The ABA Journal has an article entitled "When the Detour Becomes the Destination
How 5 grads survived a recession—and how you can too". The article gives several examples of lawyers that launched their careers during the last legal recession during the early 1990s. The article is an attempt to be inspirational and give hope to those law students that are struggling to find jobs during the current recession. That's a sentiment that I applaud. However, I don't think a straight comparison of the early 1990s recession with the current recession paints an accurate picture of the employment situation - and that does a disservice to current law students and those considering entering law school. We take a more detailed look at the assumptions and likely outcomes below.
First, we note that the early 1990s recession only lasted eight months - from July 1990 to March 1991. That's shorter and milder than the typical recession. Conversely, the current economic downturn is generally regarded as beginning in December 2007 - which means that it's been going on for 24 months now. That's already 3 times the length of the 1990s recession. The current recession is also much more severe in terms of overall job loss and stock market decline.

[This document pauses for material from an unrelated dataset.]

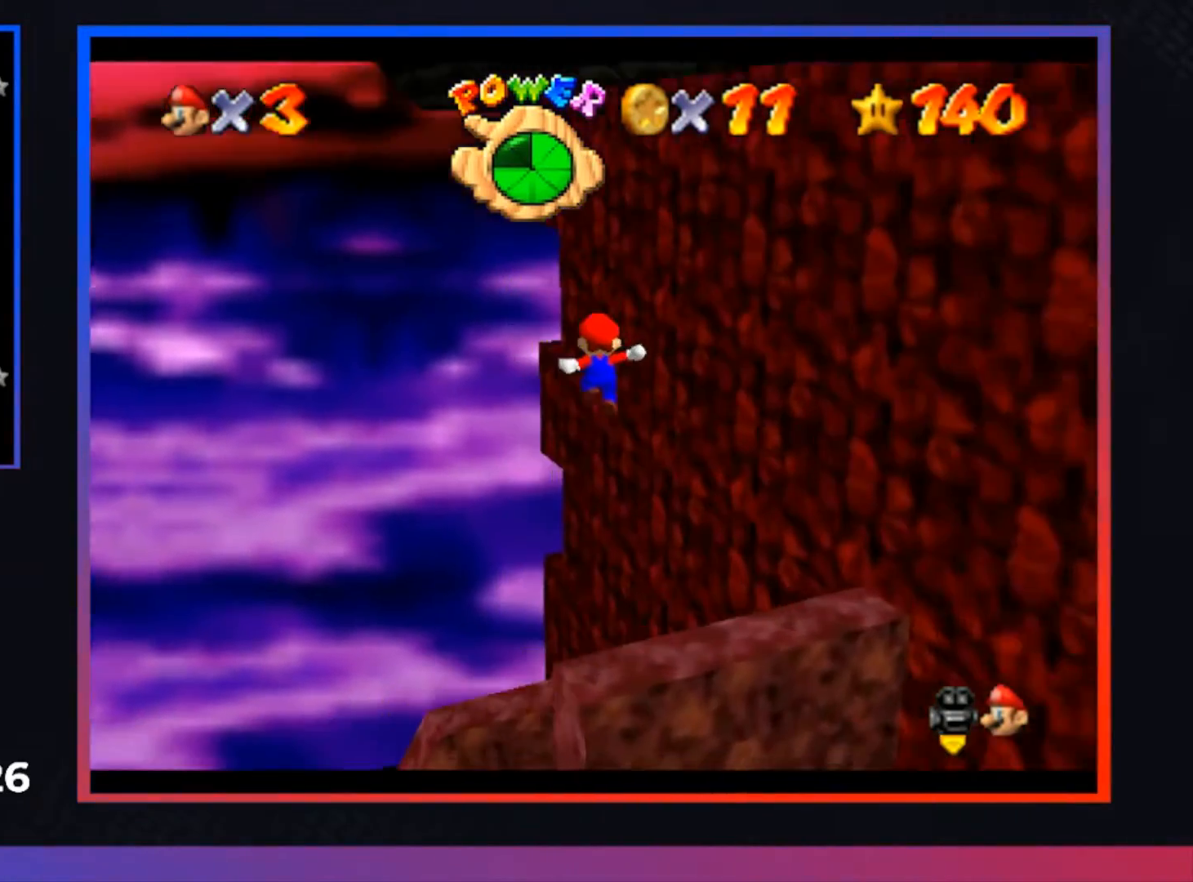
{"buttons": [], "left_stick": "up-right", "right_stick": "center", "events": [[67, "L1", "down"], [200, "L1", "up"], [300, "L1", "down"], [333, "A", "up"], [433, "L1", "up"]]}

Next, as cited in the ABA's article, during the 1990s recession employment after graduation fell from 92.2% in 1987 to 83.4% in 1993 - that's a significant 9% decline. However, even these employment numbers paint an inaccurate picture. For example, when a regular person reads that 83.4% of law school graduates were employed after graduation, they typically assume that the graduates were employed - AS LAWYERS. Unfortunately, that's not the case here as we will explore more below.
In this regard, at the bottom of the article is a handy chart provided by NALP that lists percentages "employed legal full time" and "jobs in law firms". We note that "employed legal full time" is "any full-time job in a legal field." Are you forced to work as a paralegal? Are you working for the law school? These would probably count. Further, as we have previously noted here, even NALPs numbers are most likely biased higher by reporting bias. That is, NALP relies on voluntary disclosure, and if someone is embarrassed about not having a job then they just don't send in the form and they are not counted and don't appear in the statistics.
To me, the most important number to track in this chart is the percent hired by law firms. We note that the number peaks in 1988 at 64.3%, but by the worst part of the depression in 1994 the percent hired by law firms has declined to 55%.
However, one telling tidbit of data is that by 2008 - BEFORE the most recent recession and its huge impact on employment -the percent hired by law firms had only risen to 56.2%. Yes, you read that right - even BEFORE the most recent recession, about HALF of the law school class did not get a job in a law firm.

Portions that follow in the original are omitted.